The Race, a year later
by The Race Press office on 2 Mar 2002
Just one year ago, on March 3rd 2001 in Marseilles, the maxi-catamaran Club Med crossed the finishing line to win the first edition of The Race, after 62 days, 6
hours, 56 minutes and 33 seconds of extraordinary sailing. 27,408 miles (or 50,760 km) devoured at the astonishing average of 18.3 knots... never seen before! On
board, 13 members of crew, skilled, solid and complementary... recruited from the highest international ranks and representing no fewer than six different nations; a
fitting way to see Bruno Peyron's wish come true of bringing together Latin and Anglo-Saxon cultures to serve innovation and performance. In command of the blue
giant, New Zealander Grant Dalton, today in the throws of finishing his seventh circumnavigation at the helm of Amer Sports One, currently second in the Volvo
Ocean Race. 'It's always the people who make the difference, and we had the right people' stated the skipper shortly after crossing the finishing line on March 3rd
2001 at 20 hours, 56 minutes and 33 seconds.
Where are they now?
The incredible sum of competence brought together aboard the winner of The Race was, according to the skipper, the key to the 'the greatest race in my career as a
yachtsman'...
A year later, each one of the actors of this great adventure can once again be found in the thick of the most demanding races, starting with the French contingent, led
at the time by co-skipper Franck Proffit, one of the world's greatest ocean racing multihull specialists, shortly to be teaming up with Franck Cammas for the 2002
edition of the 9 Télécom Multihull Championship. Hervé Jan, an untiring globe girdler, current holder of the Jules Verne Trophy, is once again, with Bruno Peyron
this time, in pursuit of a new reference time on the former Innovation Explorer, renamed Orange. Fred le Peutrec, now skipper of the brand new trimaran Bayer, will
be joining forces with his old Club Med crew mates, Alexis de Cénival and Nicolas Pichelin, also involved, by the way, in the next America's Cup.
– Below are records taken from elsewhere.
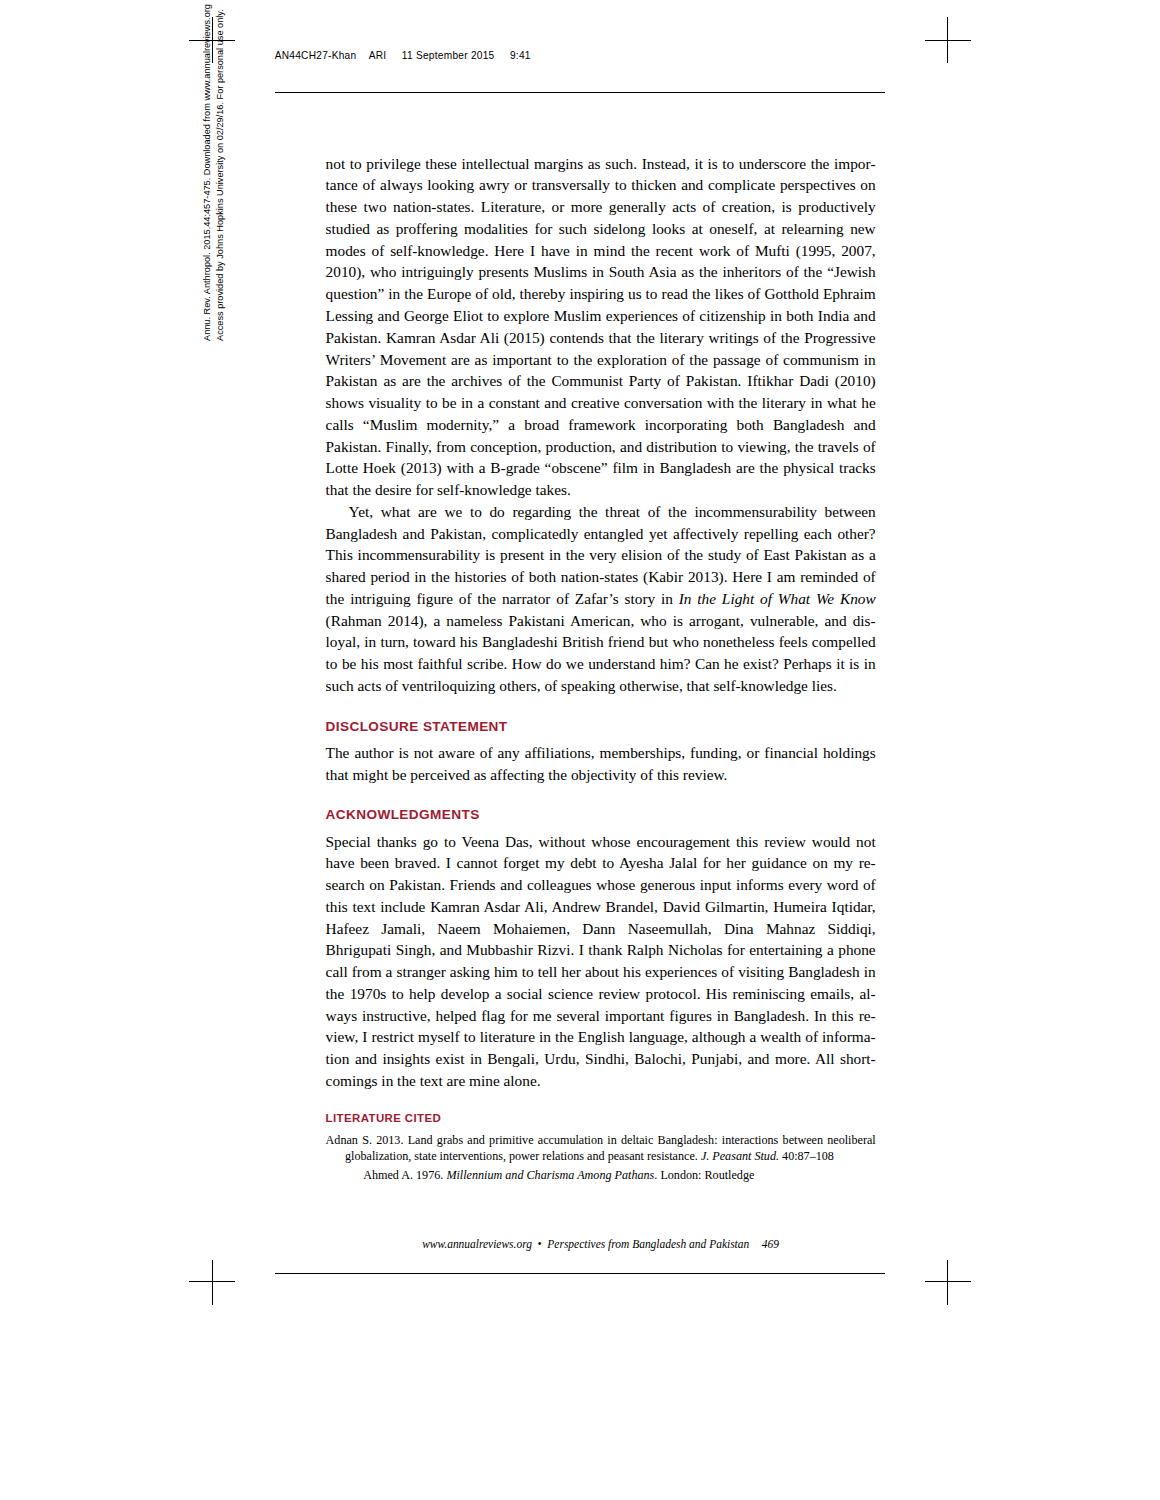AN44CH27-Khan ARI 11 September 2015 9:41
Annu. Rev. Anthropol. 2015.44:457-475. Downloaded from www.annualreviews.org
Access provided by Johns Hopkins University on 02/29/16. For personal use only.
not to privilege these intellectual margins as such. Instead, it is to underscore the importance of always looking awry or transversally to thicken and complicate perspectives on these two nation-states. Literature, or more generally acts of creation, is productively studied as proffering modalities for such sidelong looks at oneself, at relearning new modes of self-knowledge. Here I have in mind the recent work of Mufti (1995, 2007, 2010), who intriguingly presents Muslims in South Asia as the inheritors of the “Jewish question” in the Europe of old, thereby inspiring us to read the likes of Gotthold Ephraim Lessing and George Eliot to explore Muslim experiences of citizenship in both India and Pakistan. Kamran Asdar Ali (2015) contends that the literary writings of the Progressive Writers’ Movement are as important to the exploration of the passage of communism in Pakistan as are the archives of the Communist Party of Pakistan. Iftikhar Dadi (2010) shows visuality to be in a constant and creative conversation with the literary in what he calls “Muslim modernity,” a broad framework incorporating both Bangladesh and Pakistan. Finally, from conception, production, and distribution to viewing, the travels of Lotte Hoek (2013) with a B-grade “obscene” film in Bangladesh are the physical tracks that the desire for self-knowledge takes.
Yet, what are we to do regarding the threat of the incommensurability between Bangladesh and Pakistan, complicatedly entangled yet affectively repelling each other? This incommensurability is present in the very elision of the study of East Pakistan as a shared period in the histories of both nation-states (Kabir 2013). Here I am reminded of the intriguing figure of the narrator of Zafar’s story in In the Light of What We Know (Rahman 2014), a nameless Pakistani American, who is arrogant, vulnerable, and disloyal, in turn, toward his Bangladeshi British friend but who nonetheless feels compelled to be his most faithful scribe. How do we understand him? Can he exist? Perhaps it is in such acts of ventriloquizing others, of speaking otherwise, that self-knowledge lies.
DISCLOSURE STATEMENT
The author is not aware of any affiliations, memberships, funding, or financial holdings that might be perceived as affecting the objectivity of this review.
ACKNOWLEDGMENTS
Special thanks go to Veena Das, without whose encouragement this review would not have been braved. I cannot forget my debt to Ayesha Jalal for her guidance on my research on Pakistan. Friends and colleagues whose generous input informs every word of this text include Kamran Asdar Ali, Andrew Brandel, David Gilmartin, Humeira Iqtidar, Hafeez Jamali, Naeem Mohaiemen, Dann Naseemullah, Dina Mahnaz Siddiqi, Bhrigupati Singh, and Mubbashir Rizvi. I thank Ralph Nicholas for entertaining a phone call from a stranger asking him to tell her about his experiences of visiting Bangladesh in the 1970s to help develop a social science review protocol. His reminiscing emails, always instructive, helped flag for me several important figures in Bangladesh. In this review, I restrict myself to literature in the English language, although a wealth of information and insights exist in Bengali, Urdu, Sindhi, Balochi, Punjabi, and more. All shortcomings in the text are mine alone.
LITERATURE CITED
Adnan S. 2013. Land grabs and primitive accumulation in deltaic Bangladesh: interactions between neoliberal globalization, state interventions, power relations and peasant resistance. J. Peasant Stud. 40:87–108
Ahmed A. 1976. Millennium and Charisma Among Pathans. London: Routledge
www.annualreviews.org • Perspectives from Bangladesh and Pakistan 469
As for Jacques Caraës, he's lending a hand to Jean Le Cam (skipper of the trimaran Bonduelle), as co-ordinator up until the start of the next Route du Rhum, whilst
working at the same time on his Vendée Globe 2004 project.
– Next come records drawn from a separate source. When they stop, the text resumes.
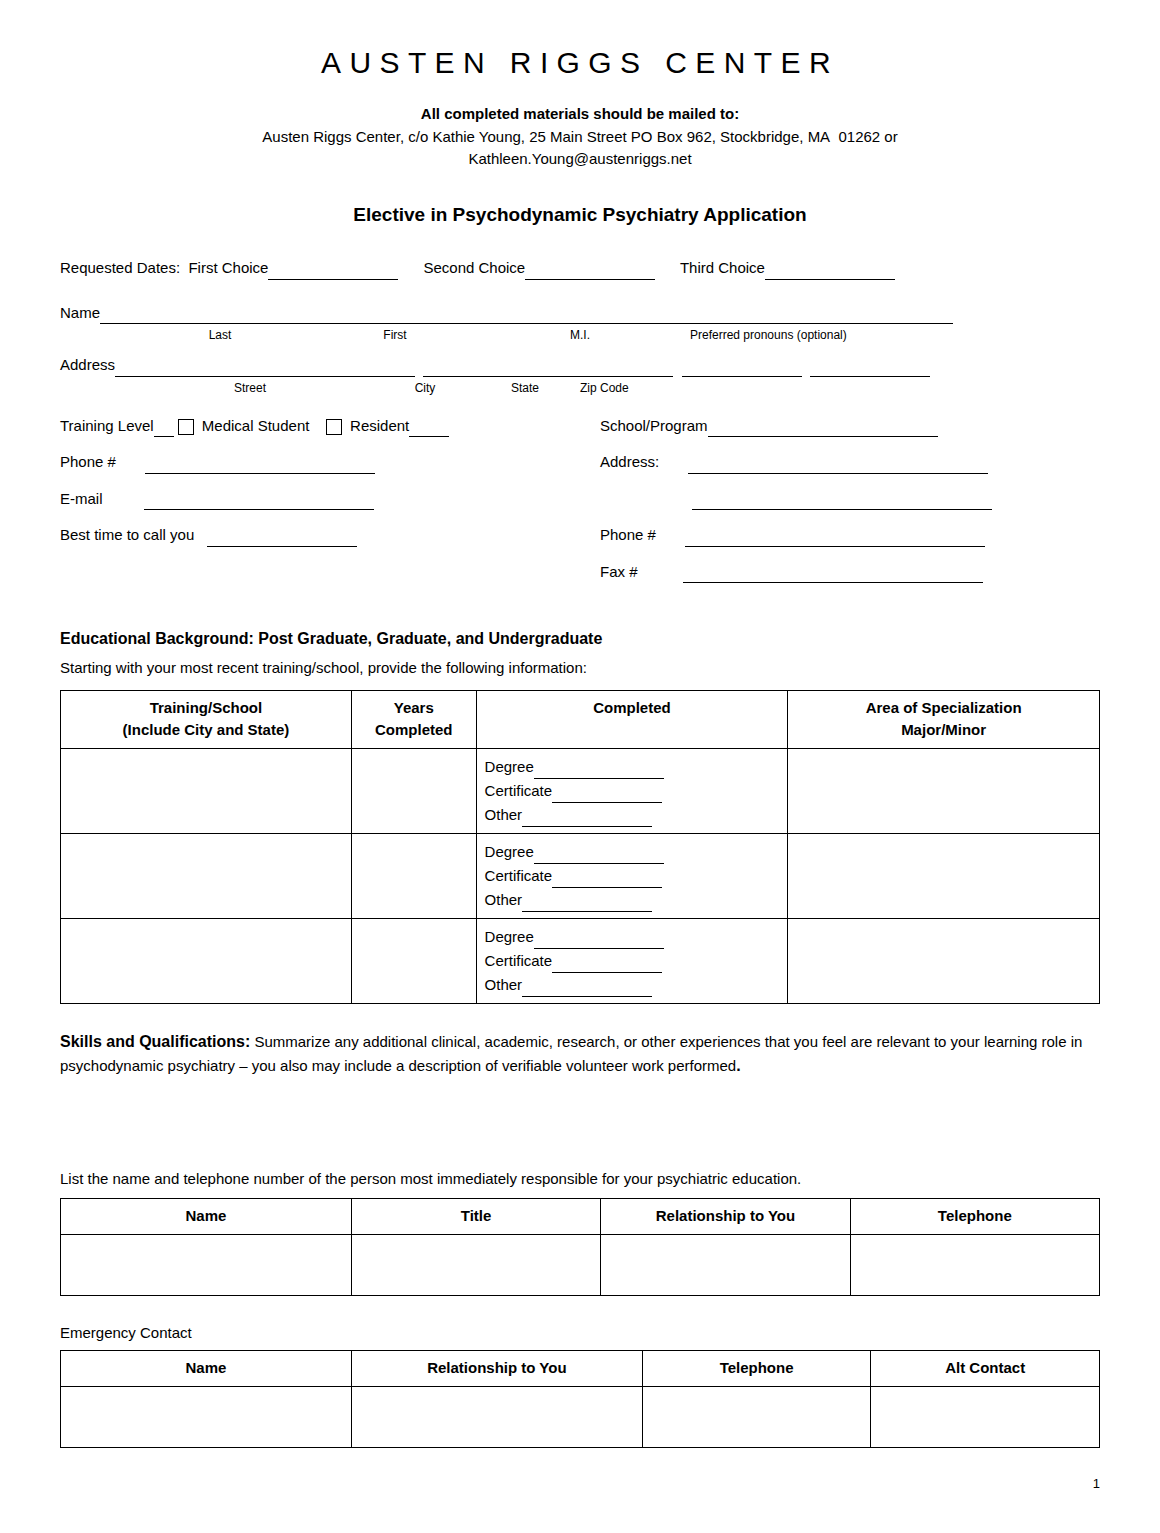AUSTEN RIGGS CENTER
All completed materials should be mailed to:
Austen Riggs Center, c/o Kathie Young, 25 Main Street PO Box 962, Stockbridge, MA 01262 or
Kathleen.Young@austenriggs.net
Elective in Psychodynamic Psychiatry Application
Requested Dates: First Choice Second Choice Third Choice
Name
Last First M.I. Preferred pronouns (optional)
Address
Street City State Zip Code
Training Level Medical Student Resident
Phone #
E-mail
Best time to call you
School/Program
Address:
Phone #
Fax #
Educational Background: Post Graduate, Graduate, and Undergraduate
Starting with your most recent training/school, provide the following information:
| Training/School (Include City and State) | Years Completed | Completed | Area of Specialization Major/Minor |
| --- | --- | --- | --- |
| | | Degree Certificate Other | |
| | | Degree Certificate Other | |
| | | Degree Certificate Other | |
Skills and Qualifications: Summarize any additional clinical, academic, research, or other experiences that you feel are relevant to your learning role in psychodynamic psychiatry – you also may include a description of verifiable volunteer work performed.
List the name and telephone number of the person most immediately responsible for your psychiatric education.
| Name | Title | Relationship to You | Telephone |
| --- | --- | --- | --- |
Emergency Contact
| Name | Relationship to You | Telephone | Alt Contact |
| --- | --- | --- | --- |
1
As for what Grant called 'The Three Man Army', capable of fixing anything, they are also pursuing exemplary careers as can be testified by the presence of Jan
Dekker (dual nationality: French and South African) aboard Tyco and Neal MacDonald in command of Assa Abloy, two syndicates entered in the Volvo Ocean
Race, not forgetting New Zealander Ed Danby, in charge of the GBR Challenge shore team, the new British America's Cup challenge. He should soon be crossing
paths with his compatriot Mike Quilter involved in the preparation of the new Team New Zealand...
And the other two Latins on board? The Spaniard Guillermo Altadill and the Italian Stephano Rizzi are both battling in that vast round the world regatta, the
ex-Whitbread, Guillermo on board Assa Abloy alongside Neal MacDonald and the Stephano alongside Grant Dalton on board Amer Sports One.
Exceptional individual careers that one year further down the track vouch for the quality of a team assembled to win, beyond the divide between languages and
maritime cultures.
By inaugurating the era of giant ocean racing multihulls, these men have written the first lines of a history whose next great chapters will enthral us with the coming
record attempts along the greatest ocean course on the planet, right up until the start of the next edition of The Race, in February 2004.